こうした現象は単純な故障とは限らず、燃料残量の計算ロジックや学習値、センサー特性が関係している場合があります。
① 航続可能距離の仕組み(重要ポイント)
航続可能距離は「燃料残量 × 過去の平均燃費」で算出される推定値です。
そのため、実際の燃費が21km/Lでも、直近の低燃費走行や渋滞走行が混ざっていると平均値が下がり、表示距離も短くなります。
さらにスペーシア系は安全側に振る制御があり、実際より控えめに表示される傾向があります。
② 満タンなのに距離が伸びない理由
満タン給油しても航続距離が増えない場合、燃料残量の“学習値リセットが不完全”な可能性があります。
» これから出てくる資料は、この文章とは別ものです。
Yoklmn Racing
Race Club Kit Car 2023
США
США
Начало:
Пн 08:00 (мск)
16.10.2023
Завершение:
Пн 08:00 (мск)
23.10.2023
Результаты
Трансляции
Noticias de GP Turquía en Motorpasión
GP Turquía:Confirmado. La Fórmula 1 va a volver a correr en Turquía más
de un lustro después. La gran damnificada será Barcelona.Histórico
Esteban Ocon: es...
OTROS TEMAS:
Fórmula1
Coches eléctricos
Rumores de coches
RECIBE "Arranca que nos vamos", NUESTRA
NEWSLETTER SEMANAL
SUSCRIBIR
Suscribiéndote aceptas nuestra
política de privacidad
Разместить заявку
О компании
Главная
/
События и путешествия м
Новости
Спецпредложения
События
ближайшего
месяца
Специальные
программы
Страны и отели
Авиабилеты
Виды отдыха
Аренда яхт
ECUは過去の燃費データや燃料消費パターンを学習しており、それが影響して初期値が補正されることがあります。
また給油量が少ないと「満タン判定」にならず、計算が更新されないこともあります。
③ フロートセンサー交換後も改善しない理由
フロートセンサーは燃料残量そのものを検知する部品ですが、航続距離は別ロジックで計算されます。
そのためセンサーが正常でも、メーター側の計算基準が変わらなければ表示は変化しません。
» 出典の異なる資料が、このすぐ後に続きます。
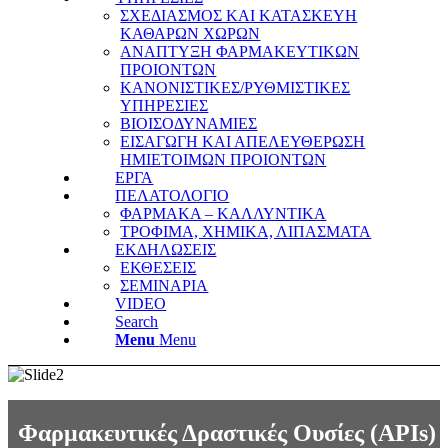
ΣΧΕΔΙΑΣΜΟΣ ΚΑΙ ΚΑΤΑΣΚΕΥΗ
ΚΑΘΑΡΩΝ ΧΩΡΩΝ
ΑΝΑΠΤΥΞΗ ΦΑΡΜΑΚΕΥΤΙΚΩΝ
ΠΡΟΙΟΝΤΩΝ
ΚΑΝΟΝΙΣΤΙΚΕΣ/ΡΥΘΜΙΣΤΙΚΕΣ
ΥΠΗΡΕΣΙΕΣ
ΒΙΟΙΣΟΔΥΝΑΜΙΕΣ
ΕΙΣΑΓΩΓΗ ΚΑΙ ΑΠΕΛΕΥΘΕΡΩΣΗ
ΗΜΙΕΤΟΙΜΩΝ ΠΡΟΙΟΝΤΩΝ
ΕΡΓΑ
ΠΕΛΑΤΟΛΟΓΙΟ
ΦΑΡΜΑΚΑ – ΚΑΛΛΥΝΤΙΚΑ
ΤΡΟΦΙΜΑ, ΧΗΜΙΚΑ, ΛΙΠΑΣΜΑΤΑ
ΕΚΔΗΛΩΣΕΙΣ
ΕΚΘΕΣΕΙΣ
ΣΕΜΙΝΑΡΙΑ
VIDEO
Search
Menu
Menu
Φαρμακευτικές Δραστικές Ουσίες (APIs)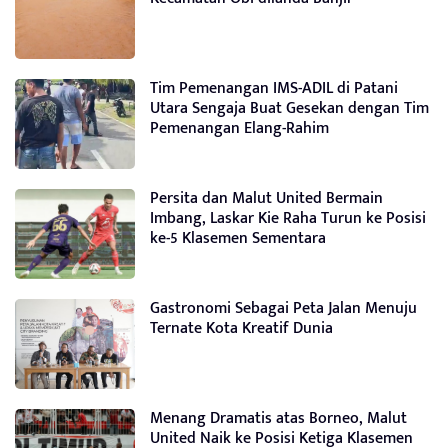
Tim Pemenangan IMS-ADIL di Patani
Utara Sengaja Buat Gesekan dengan Tim
Pemenangan Elang-Rahim
Persita dan Malut United Bermain
Imbang, Laskar Kie Raha Turun ke Posisi
ke-5 Klasemen Sementara
Gastronomi Sebagai Peta Jalan Menuju
Ternate Kota Kreatif Dunia
Menang Dramatis atas Borneo, Malut
United Naik ke Posisi Ketiga Klasemen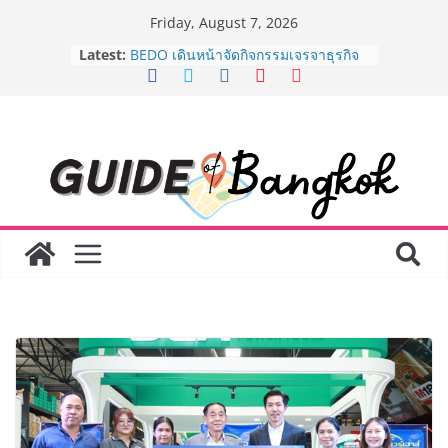
Skip
Friday, August 7, 2026
AirAsia X SEE FAH พันธมิตรทางธุรกิจ
to
Latest:
ยาวนานกว่า 20 ปี ต่อยอดเสิร์ฟความ
content
อร่อย ยกเมนูระดับตำนาน “ข้าวหน้าไก่
ราชวงศ์” พุ่งทะยานสู่น่านฟ้า
BEDO เดินหน้าจัดกิจกรรมเจรจาธุรกิจ
“BIO TRADE CONNECT 2026” ยก
ระดับผลิตภัณฑ์ท้องถิ่นสู่ตลาดเชิง
พาณิชย์อย่างยั่งยืน
“ตลาดดอกไม้สี่มุมเมือง” ศูนย์รวมดอกไม้
สด ดอกไม้ประดิษฐ์ พวงมาลัย และสังฆ
ภัณฑ์ครบวงจร ขอเชิญเลือกซื้อมาลัย
และของขวัญต้อนรับวันแม่ เปิดให้
บริการทุกวันตลอด 24 ชั่วโมง
Guangzhou Yinghao School เผยวิสัย
ทัศน์การศึกษาที่พร้อมรับอนาคต “เราไม่
ได้เตรียมนักเรียนเพียงเพื่อก้าวเข้าสู่
มหาวิทยาลัยเท่านั้น แต่ยังเตรียมพวก
เขาให้พร้อมเป็นผู้กำหนดอนาคต”
8.8 “ซูเลียน” รวมพลังนักธุรกิจทั่ว
ประเทศ จัดประชุมใหญ่แห่งปี พบ CEO
“ดร.ปิยะวัฒน์” ถ่ายทอดวิสัยทัศน์ธุรกิจ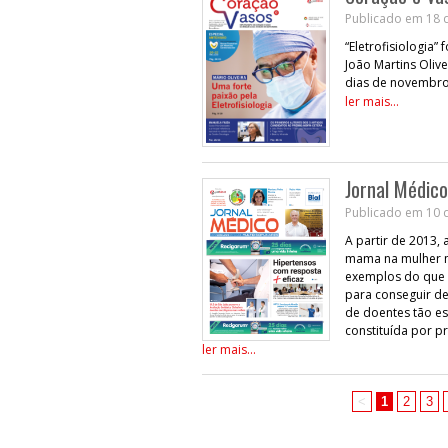
Publicado em 18 d
“Eletrofisiologia”
João Martins Olive
dias de novembro
ler mais...
Jornal Médico
Publicado em 10 d
A partir de 2013,
mama na mulher m
exemplos do que s
para conseguir de
de doentes tão es
constituída por pr
ler mais...
<
1
2
3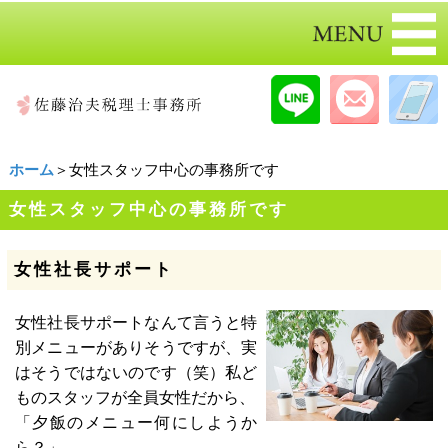
ホーム
＞女性スタッフ中心の事務所です
女性スタッフ中心の事務所です
女性社長サポート
女性社長サポートなんて言うと特
別メニューがありそうですが、実
はそうではないのです（笑）私ど
ものスタッフが全員女性だから、
「夕飯のメニュー何にしようか
ら？」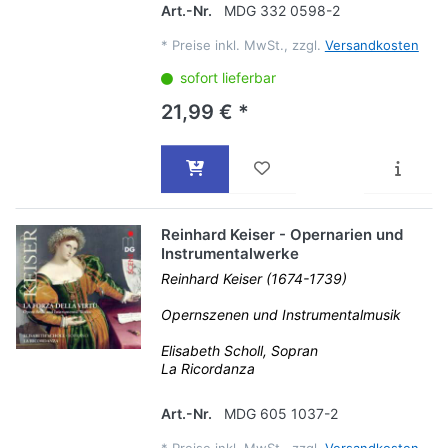
Art.-Nr.
MDG 332 0598-2
*
Preise inkl. MwSt., zzgl.
Versandkosten
sofort lieferbar
21,99 € *
Reinhard Keiser - Opernarien und
Instrumentalwerke
Reinhard Keiser (1674-1739)
Opernszenen und Instrumentalmusik
Elisabeth Scholl, Sopran
La Ricordanza
Art.-Nr.
MDG 605 1037-2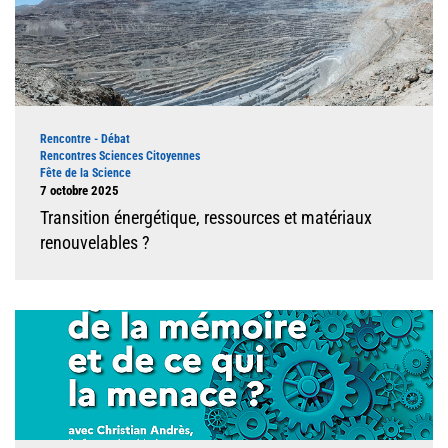
Type d'événement
Rencontre - Débat
Rencontres Sciences Citoyennes
Fête de la Science
Dates
7 octobre 2025
Transition énergétique, ressources et matériaux
renouvelables ?
Illustration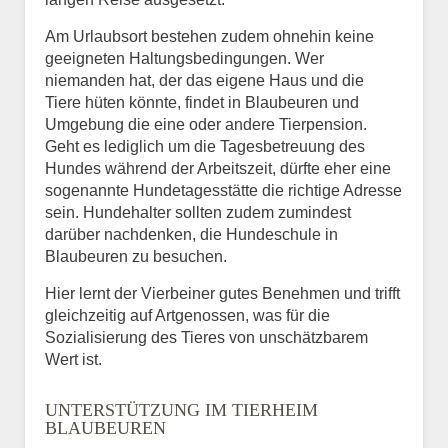
Am Urlaubsort bestehen zudem ohnehin keine
geeigneten Haltungsbedingungen. Wer
niemanden hat, der das eigene Haus und die
Tiere hüten könnte, findet in Blaubeuren und
Umgebung die eine oder andere Tierpension.
Geht es lediglich um die Tagesbetreuung des
Hundes während der Arbeitszeit, dürfte eher eine
sogenannte Hundetagesstätte die richtige Adresse
sein. Hundehalter sollten zudem zumindest
darüber nachdenken, die Hundeschule in
Blaubeuren zu besuchen.
Hier lernt der Vierbeiner gutes Benehmen und trifft
gleichzeitig auf Artgenossen, was für die
Sozialisierung des Tieres von unschätzbarem
Wert ist.
UNTERSTÜTZUNG IM TIERHEIM
BLAUBEUREN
今回のように交換後も改善しない場合は、センサーではなくECU側の演算ロジックが関係している可能性が高いです。
④ 燃料計と実走行のズレが起きる理由
燃料計がFまで上がるのに航続距離だけ短い場合、残量表示と平均燃費計算のズレが発生しています。
特に短距離走行が多い車両では平均燃費が低く学習されやすく、航続距離が保守的に表示されます。
また燃料給油ランプの点灯タイミングも独立制御のため、実際の残量と完全一致しないことがあります。
⑤ メーター本体の故障可能性はあるのか
メーター本体の不具合はゼロではありませんが、今回の症状だけでは断定は難しいです。
ECU・メーター・燃料センサーの3系統すべてが連動しているため、どれか単体の異常とは限らないためです。
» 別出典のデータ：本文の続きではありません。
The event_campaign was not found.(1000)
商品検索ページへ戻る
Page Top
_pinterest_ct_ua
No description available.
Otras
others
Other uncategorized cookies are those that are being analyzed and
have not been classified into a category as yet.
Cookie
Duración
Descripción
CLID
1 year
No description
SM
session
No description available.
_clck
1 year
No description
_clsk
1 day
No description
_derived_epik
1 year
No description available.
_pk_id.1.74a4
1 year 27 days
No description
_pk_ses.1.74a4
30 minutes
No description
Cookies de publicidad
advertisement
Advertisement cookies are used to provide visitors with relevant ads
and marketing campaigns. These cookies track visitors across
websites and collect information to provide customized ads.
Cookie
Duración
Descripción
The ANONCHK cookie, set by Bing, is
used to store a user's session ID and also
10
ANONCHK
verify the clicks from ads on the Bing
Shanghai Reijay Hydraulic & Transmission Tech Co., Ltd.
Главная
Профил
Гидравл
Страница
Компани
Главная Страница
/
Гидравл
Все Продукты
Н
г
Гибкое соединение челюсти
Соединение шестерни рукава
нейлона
ただし診断機で燃料消費値や補正値に異常がない場合は、仕様としての誤差の範囲であることも多いです。
まとめ
スペーシアカスタムの航続距離表示は、単純な燃費計算ではなく学習値や安全マージンを含んだ推定値のため、実燃費とズレることがあります。
センサー交換やプログラム更新でも改善しない場合は、故障というより「表示ロジックの特性」である可能性も高いです。